An American conversion

An American tourist (well, that is what the visa was given for) was killed by indigenous people as he pointed out to them that they were living an unholy version of life. These indigenous people have shunned contact with the outer world for a very long time and intend to keep it that way. With a million versions of how to live in the land called India, they were not introduced to conversion as all versions of life was accepted around the region.

This “white man’s burden” is frankly horrendous and primitive, yet the privileged world rarely acknowledges it. Is it really that hard to understand? My mother, my motherland, my mother tongue, my religious beliefs etc. — shouldn’t they belong in my individual personal space? If I or for that matter any other person uses any form of force or enticement to ask you to give up your mother, your language, your religion, your land or anything that is yours, and adopt that of another person — don’t you see it as being wrong? Who gives the right to expect that their expectations are valid and humane?
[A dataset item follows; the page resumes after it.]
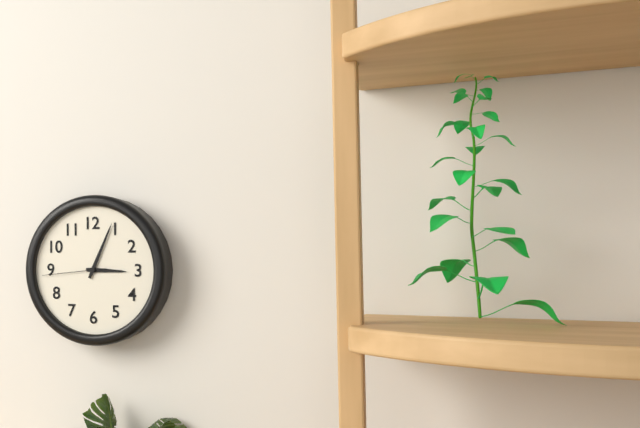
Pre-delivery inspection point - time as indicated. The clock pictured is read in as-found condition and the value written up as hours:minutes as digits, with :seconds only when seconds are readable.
3:04:44
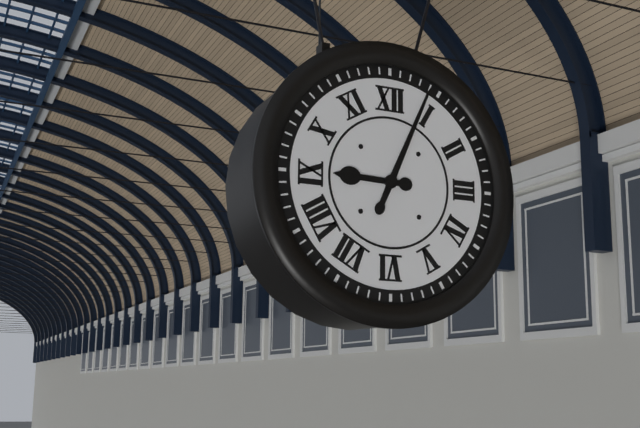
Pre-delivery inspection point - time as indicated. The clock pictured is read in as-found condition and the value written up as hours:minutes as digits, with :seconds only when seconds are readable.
9:04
Surely, we can’t miss the fact that at the core of such an expectation — to ask one to leave one’s own, is an insult as it presumes that mine is better than yours.
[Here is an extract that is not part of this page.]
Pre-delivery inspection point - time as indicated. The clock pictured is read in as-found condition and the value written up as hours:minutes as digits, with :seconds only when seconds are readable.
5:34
For the sake of a discussion, let us assume I (and most people) genuinely believe my mother is better than yours. Would it still give me the ethical right to ask you to accept mine in place of yours? What would one say if I call out someone preventing me from asking you to discard your mother for mine as ‘intolerant’?

In mathematics, science or technology one can look at new knowledge and come to an understanding by deriving or by any other form of deductible proofs, and when you arrive at a different idea from a previously held one, there is no offense involved. However, when it is a religious belief or cultural practice which is subjective, it cannot really be imposed on another person.

To be frank, even in the case of utilising a technology, it never needs to be imposed. When a lift is installed in a building that only had staircases, people may continue to use the stairs for personal reasons. The usage of the lift will not be based on an external force or enticement, rather on it’s usefulness and convenience. People would choose to use the lift. And therein lies the crux of the matter – choice. Attempting to bring a ‘better’ way of life must be presented with choice.

Soliciting support to one’s belief must be looked down upon, even if it is for money and certainly be stopped if it stems from the notion that my beliefs are better than yours. This change will allow respect for the differences that each has from the other.